Then in 1989 just after George [H. W.] Bush was elected, George Senior, Dick called to say that he had been asked to be the new Administrator, and would I be interested in going up to the White House with him to be sworn in. I said sure, and so I came on over and went up, and he was kind of briefing me that the President would be there, probably the Vice President. The President’s whatever you call his horse holder, Chief of Staff, John Sununu, would be there, and he’d introduce me, and I didn’t tell him anything about that. So when we went in there, and then the President and Sununu came in, Sununu walks into the room and says, “Bill, how are you?” Comes over and shakes my hand, and I hadn’t told Dick that I used to play lacrosse with John at MIT. John was from MIT. And so we were reliving some old lacrosse stuff. Neither one of us were very good.

Dick got sworn in, and in the car going back, he told me why he really had asked me. He wanted me to come over and be the Associate Administrator for both Station and Shuttle, and to combine them; at that time they were in two different things. And I told him, “Dick, I can’t possibly. I’m just getting to the point now where I’m starting to make some money, and I’m starting to save. You know, I don’t have much for retirement. It just doesn’t make any sense.”

Then he called again, and at some point the President’s Office got involved. It’s like I tell people, when that level asks you, there’s only one question. It’s, “Yes, sir. When do I have to start?” So, boom, there I was.

Because of the way it was set up, I came in immediately as the emergency AA for Space Station, and Dick had the authority to make an emergency appointment into the SES, which he did—Senior Executive Service—as the AA for Space Station. [James B.] Odom had left. Jim Odom from Marshall had been the Administrator. Dick clearly wanted the two combined, and I totally agreed with him that it would be like taking the Shuttle Program and trying to put half of it off over here and half of it off over there, where anytime they disagree, it’s got to go to the Administrator for resolution, that didn’t make any sense.

※ ※ ※

▶ _Set task_: In the account of the 1989 swearing-in, what sport had the speaker played with John Sununu, and where?

▶ _Excerpted records_:
※ ※ ※

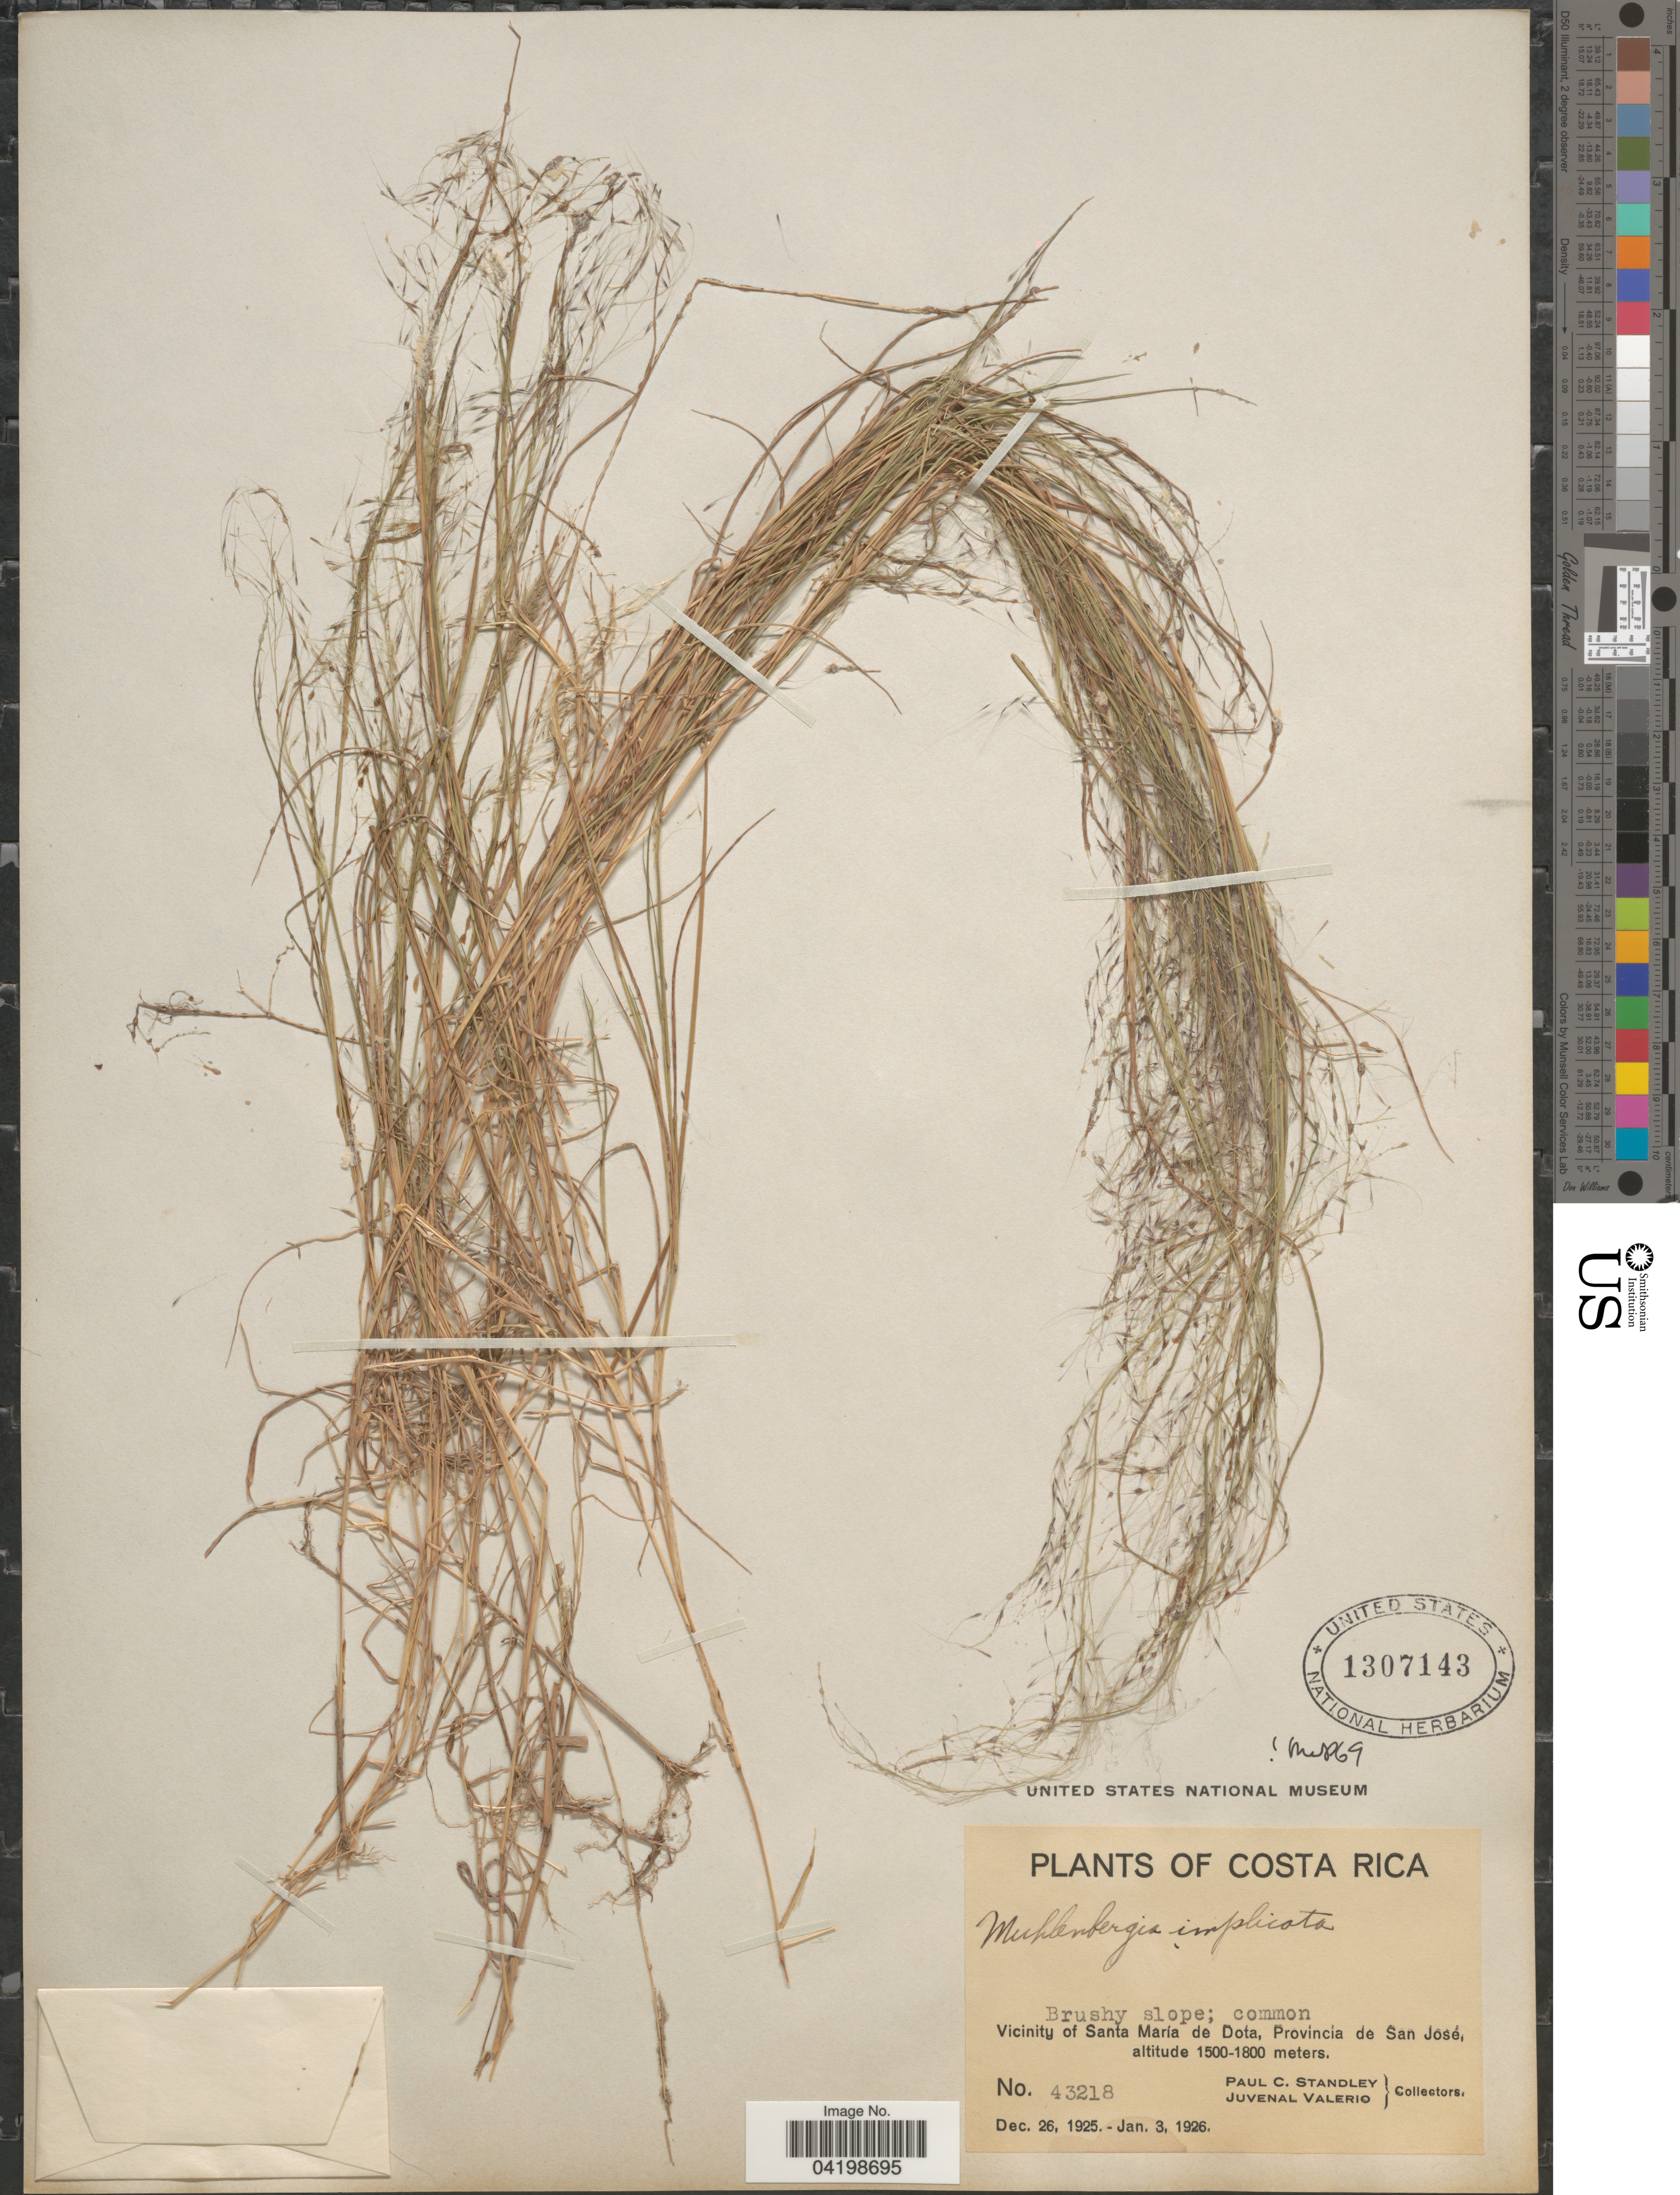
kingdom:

※ ※ ※

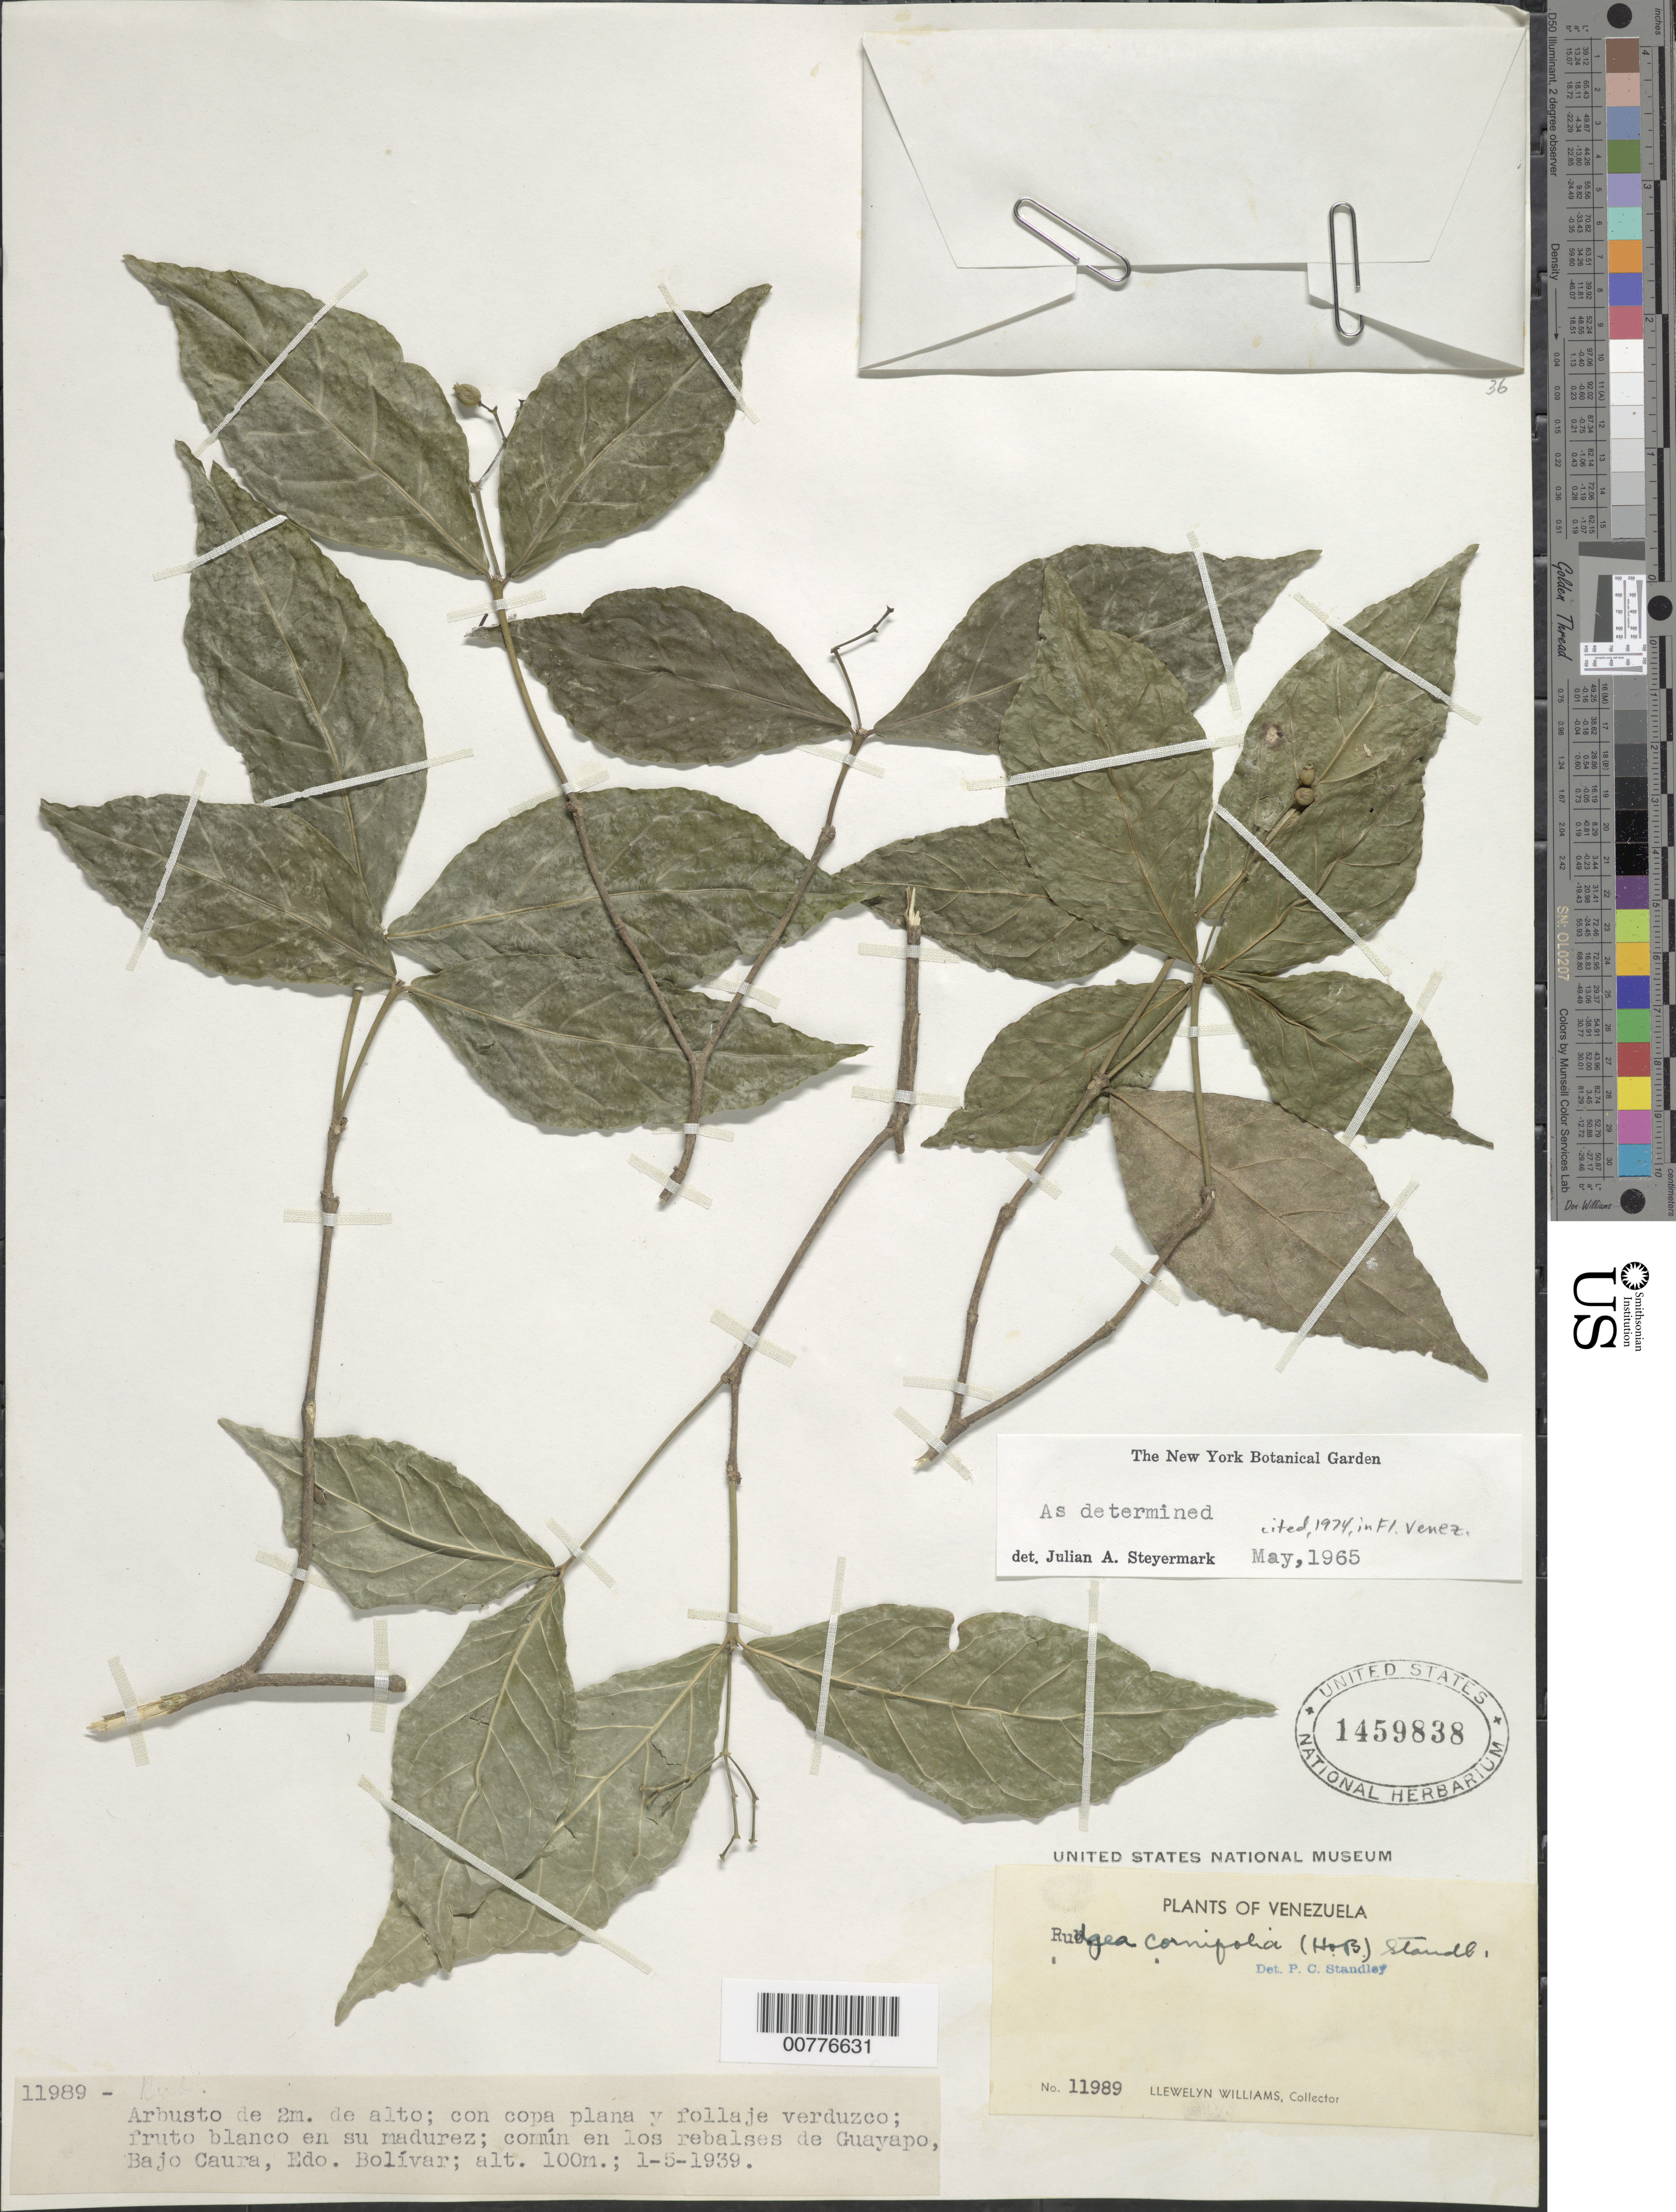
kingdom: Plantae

※ ※ ※

▶ _Answer for this exercise_: Lacrosse, at MIT.